→ **WHAT YOU ARE ASKED TO DO**: Return only those lines of the listing in which "This" appears.

→ **PROVIDED ENTRIES**:

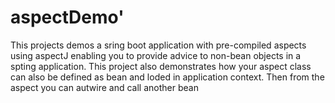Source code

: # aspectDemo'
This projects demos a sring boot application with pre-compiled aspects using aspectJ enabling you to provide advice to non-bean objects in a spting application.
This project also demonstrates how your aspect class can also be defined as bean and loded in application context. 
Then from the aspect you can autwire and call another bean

→ **EXPECTED ANSWER**:
This projects demos a sring boot application with pre-compiled aspects using aspectJ enabling you to provide advice to non-bean objects in a spting application.
This project also demonstrates how your aspect class can also be defined as bean and loded in application context. 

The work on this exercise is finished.